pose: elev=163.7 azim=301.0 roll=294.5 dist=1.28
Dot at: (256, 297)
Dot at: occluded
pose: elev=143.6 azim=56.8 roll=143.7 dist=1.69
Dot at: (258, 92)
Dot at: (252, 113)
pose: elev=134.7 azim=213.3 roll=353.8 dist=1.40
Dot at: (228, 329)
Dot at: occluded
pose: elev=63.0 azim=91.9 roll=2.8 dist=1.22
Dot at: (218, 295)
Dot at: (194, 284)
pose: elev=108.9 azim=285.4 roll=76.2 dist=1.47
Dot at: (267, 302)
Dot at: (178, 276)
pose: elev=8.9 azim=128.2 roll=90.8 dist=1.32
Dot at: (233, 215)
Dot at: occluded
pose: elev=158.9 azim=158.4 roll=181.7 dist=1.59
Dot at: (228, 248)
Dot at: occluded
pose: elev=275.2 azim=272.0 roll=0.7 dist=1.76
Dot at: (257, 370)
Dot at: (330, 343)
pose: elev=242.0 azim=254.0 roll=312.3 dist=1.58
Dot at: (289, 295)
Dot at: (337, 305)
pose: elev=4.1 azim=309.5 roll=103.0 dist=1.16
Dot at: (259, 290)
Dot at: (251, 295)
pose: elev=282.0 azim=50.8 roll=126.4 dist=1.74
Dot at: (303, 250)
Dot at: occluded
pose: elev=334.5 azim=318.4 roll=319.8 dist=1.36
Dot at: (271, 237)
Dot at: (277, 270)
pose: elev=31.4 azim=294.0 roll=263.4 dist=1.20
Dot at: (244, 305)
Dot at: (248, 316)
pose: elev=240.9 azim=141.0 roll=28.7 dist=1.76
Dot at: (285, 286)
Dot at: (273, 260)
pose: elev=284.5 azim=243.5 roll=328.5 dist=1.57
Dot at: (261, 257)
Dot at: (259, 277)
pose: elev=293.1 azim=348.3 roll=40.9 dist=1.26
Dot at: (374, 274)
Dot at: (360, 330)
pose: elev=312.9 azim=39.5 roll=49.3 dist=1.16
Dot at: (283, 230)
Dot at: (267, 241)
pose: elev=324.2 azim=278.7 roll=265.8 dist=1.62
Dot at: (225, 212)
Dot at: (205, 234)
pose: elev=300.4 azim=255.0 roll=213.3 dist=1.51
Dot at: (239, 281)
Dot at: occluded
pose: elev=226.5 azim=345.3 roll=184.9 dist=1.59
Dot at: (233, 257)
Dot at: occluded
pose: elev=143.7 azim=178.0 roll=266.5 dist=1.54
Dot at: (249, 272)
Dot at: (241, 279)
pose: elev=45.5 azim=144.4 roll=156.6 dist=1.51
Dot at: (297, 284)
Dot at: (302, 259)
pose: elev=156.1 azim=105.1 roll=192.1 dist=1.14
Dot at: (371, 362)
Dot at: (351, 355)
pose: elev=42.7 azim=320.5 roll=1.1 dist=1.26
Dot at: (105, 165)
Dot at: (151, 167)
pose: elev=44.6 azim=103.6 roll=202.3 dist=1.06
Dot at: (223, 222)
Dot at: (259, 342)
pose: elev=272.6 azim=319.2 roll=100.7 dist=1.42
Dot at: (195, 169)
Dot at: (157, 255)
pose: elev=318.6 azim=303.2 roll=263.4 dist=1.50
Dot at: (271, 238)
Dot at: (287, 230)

══════

● WRITTEN PROBLEM: Rewrite all of the records above, changing "pose" to "camera" wherever it occurs and keeping everything else the same.

● FINAL RESULT:
camera: elev=163.7 azim=301.0 roll=294.5 dist=1.28
Dot at: (256, 297)
Dot at: occluded
camera: elev=143.6 azim=56.8 roll=143.7 dist=1.69
Dot at: (258, 92)
Dot at: (252, 113)
camera: elev=134.7 azim=213.3 roll=353.8 dist=1.40
Dot at: (228, 329)
Dot at: occluded
camera: elev=63.0 azim=91.9 roll=2.8 dist=1.22
Dot at: (218, 295)
Dot at: (194, 284)
camera: elev=108.9 azim=285.4 roll=76.2 dist=1.47
Dot at: (267, 302)
Dot at: (178, 276)
camera: elev=8.9 azim=128.2 roll=90.8 dist=1.32
Dot at: (233, 215)
Dot at: occluded
camera: elev=158.9 azim=158.4 roll=181.7 dist=1.59
Dot at: (228, 248)
Dot at: occluded
camera: elev=275.2 azim=272.0 roll=0.7 dist=1.76
Dot at: (257, 370)
Dot at: (330, 343)
camera: elev=242.0 azim=254.0 roll=312.3 dist=1.58
Dot at: (289, 295)
Dot at: (337, 305)
camera: elev=4.1 azim=309.5 roll=103.0 dist=1.16
Dot at: (259, 290)
Dot at: (251, 295)
camera: elev=282.0 azim=50.8 roll=126.4 dist=1.74
Dot at: (303, 250)
Dot at: occluded
camera: elev=334.5 azim=318.4 roll=319.8 dist=1.36
Dot at: (271, 237)
Dot at: (277, 270)
camera: elev=31.4 azim=294.0 roll=263.4 dist=1.20
Dot at: (244, 305)
Dot at: (248, 316)
camera: elev=240.9 azim=141.0 roll=28.7 dist=1.76
Dot at: (285, 286)
Dot at: (273, 260)
camera: elev=284.5 azim=243.5 roll=328.5 dist=1.57
Dot at: (261, 257)
Dot at: (259, 277)
camera: elev=293.1 azim=348.3 roll=40.9 dist=1.26
Dot at: (374, 274)
Dot at: (360, 330)
camera: elev=312.9 azim=39.5 roll=49.3 dist=1.16
Dot at: (283, 230)
Dot at: (267, 241)
camera: elev=324.2 azim=278.7 roll=265.8 dist=1.62
Dot at: (225, 212)
Dot at: (205, 234)
camera: elev=300.4 azim=255.0 roll=213.3 dist=1.51
Dot at: (239, 281)
Dot at: occluded
camera: elev=226.5 azim=345.3 roll=184.9 dist=1.59
Dot at: (233, 257)
Dot at: occluded
camera: elev=143.7 azim=178.0 roll=266.5 dist=1.54
Dot at: (249, 272)
Dot at: (241, 279)
camera: elev=45.5 azim=144.4 roll=156.6 dist=1.51
Dot at: (297, 284)
Dot at: (302, 259)
camera: elev=156.1 azim=105.1 roll=192.1 dist=1.14
Dot at: (371, 362)
Dot at: (351, 355)
camera: elev=42.7 azim=320.5 roll=1.1 dist=1.26
Dot at: (105, 165)
Dot at: (151, 167)
camera: elev=44.6 azim=103.6 roll=202.3 dist=1.06
Dot at: (223, 222)
Dot at: (259, 342)
camera: elev=272.6 azim=319.2 roll=100.7 dist=1.42
Dot at: (195, 169)
Dot at: (157, 255)
camera: elev=318.6 azim=303.2 roll=263.4 dist=1.50
Dot at: (271, 238)
Dot at: (287, 230)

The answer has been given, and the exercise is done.